R. ANDÚJAR : Je sais que ce qu’Andrés exprime là a plus à voir avec la révolte qu’avec la révolution. Nous acceptons d’avoir été éduqués avec une idée édulcorante de l’attirance pour ce qui vient des États-Unis. Pour manifester notre désaccord, nous remettons en cause ce système (post-) colonial et en même temps nous nous orientons vers le global. Il ne s’agit pas, pour accepter notre identité dominicaine ou caribéenne, de nier cette relation qui, d’une certaine façon, nous a été imposée. En tant qu’artistes, nous avons la possibilité de travailler sur les idéologies toutes faites qui nous ont été transmises et de les repenser sans nous préoccuper de savoir si elles sont innovantes ou différentes, ou si elles rejettent le système. La révolution, comme nous la concevons, consiste à créer avec ce que nous avons, avec ce qui est « mauvais » et « bon ».

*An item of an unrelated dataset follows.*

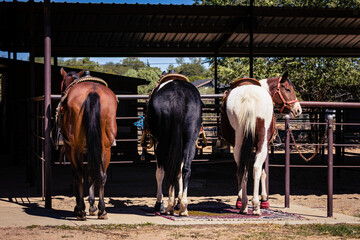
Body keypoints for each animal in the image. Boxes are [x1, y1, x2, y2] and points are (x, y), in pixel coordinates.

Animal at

C. PÉLAGE : Les transmissions que vous effectuez sont multiples. Elles sont littéraires et artistiques, mais aussi académiques et culturelles. En tant que professeur à la Governors State University de Chicago, vous enseignez différentes matières, dont la littérature latino-américaine, pour laquelle vous analysez avec vos étudiants les œuvres d’auteurs dominicains. Vous êtes également très impliqué dans la revue Contratiempo. En quoi le fait de vivre aux États-Unis influence-t-il ce que vous transmettez ou ce que vous avez envie de transmettre ?

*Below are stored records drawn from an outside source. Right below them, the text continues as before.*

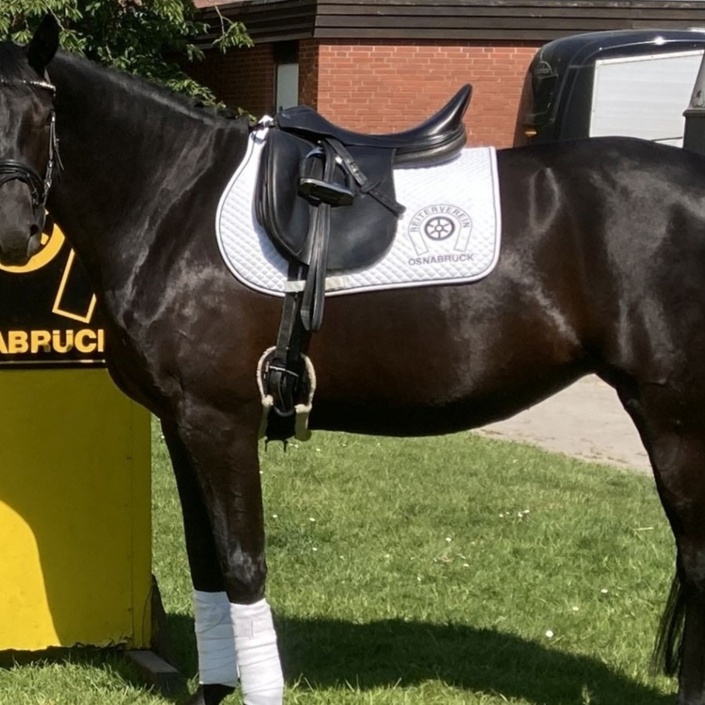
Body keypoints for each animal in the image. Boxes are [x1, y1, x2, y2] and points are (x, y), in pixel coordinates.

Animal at [2, 13, 705, 705]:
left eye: (40, 114)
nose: (13, 233)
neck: (174, 203)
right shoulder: (182, 424)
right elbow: (208, 564)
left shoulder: (221, 422)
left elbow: (243, 564)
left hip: (672, 418)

R. ANDÚJAR : J’ai dit tout à l’heure que la République Dominicaine est la maison ou la racine, Porto Rico était l’école et à cela je peux ajouter que Chicago est mon atelier. Une de mes idées, lorsque j’ai décidé de tout miser sur la littérature, était de pouvoir créer une plateforme où le monde académique et le monde de la fiction coexisteraient. En ce moment, je me trouve au centre de ce projet. Pour des problèmes d’organisation, qui malheureusement pour moi sont fréquents, je me laisse parfois emporter par le chaos que cette audace génère. Mais quand je regarde les choses avec plus d’empathie, je me rends compte que le bilan est positif. Mes cours me permettent d’aborder ou de rester proche des sujets qui m’intéressent et qui se traduisent dans les histoires que je raconte. Vivre aux États-Unis, bien sûr, c’est physiquement une distance que je ne peux pas combler, mais je crois que les motifs surtout familiaux qui ont inspiré mes premiers voyages ont créé en moi une relation intéressante avec le concept de distance. En ce sens, je peux vivre dans le Midwest mais mon cœur est caribéen, et je le dis haut et fort. Quant à l’aspect pratique, si quelque chose a changé, c’est que mes histoires, qui avaient peut-être auparavant une saveur caribéenne plus prononcée ou plus nette, sont maintenant l’espace de la fiction spéculative, dans une sorte de Caraïbe couverte par la coquille de la mémoire mais nourrie de réalités qui veulent jouer à être de la science-fiction ou à avoir plus de fantastique que de factuel. Comme l’écriture est l’art de regarder en avant, je vais me permettre de dire que j’aimerais que dans quelques années, si on parle de ce que j’ai écrit pendant cette période, on puisse voir une différence claire entre les deux Caraïbes, les deux frontières, que j’ai voulu dessiner.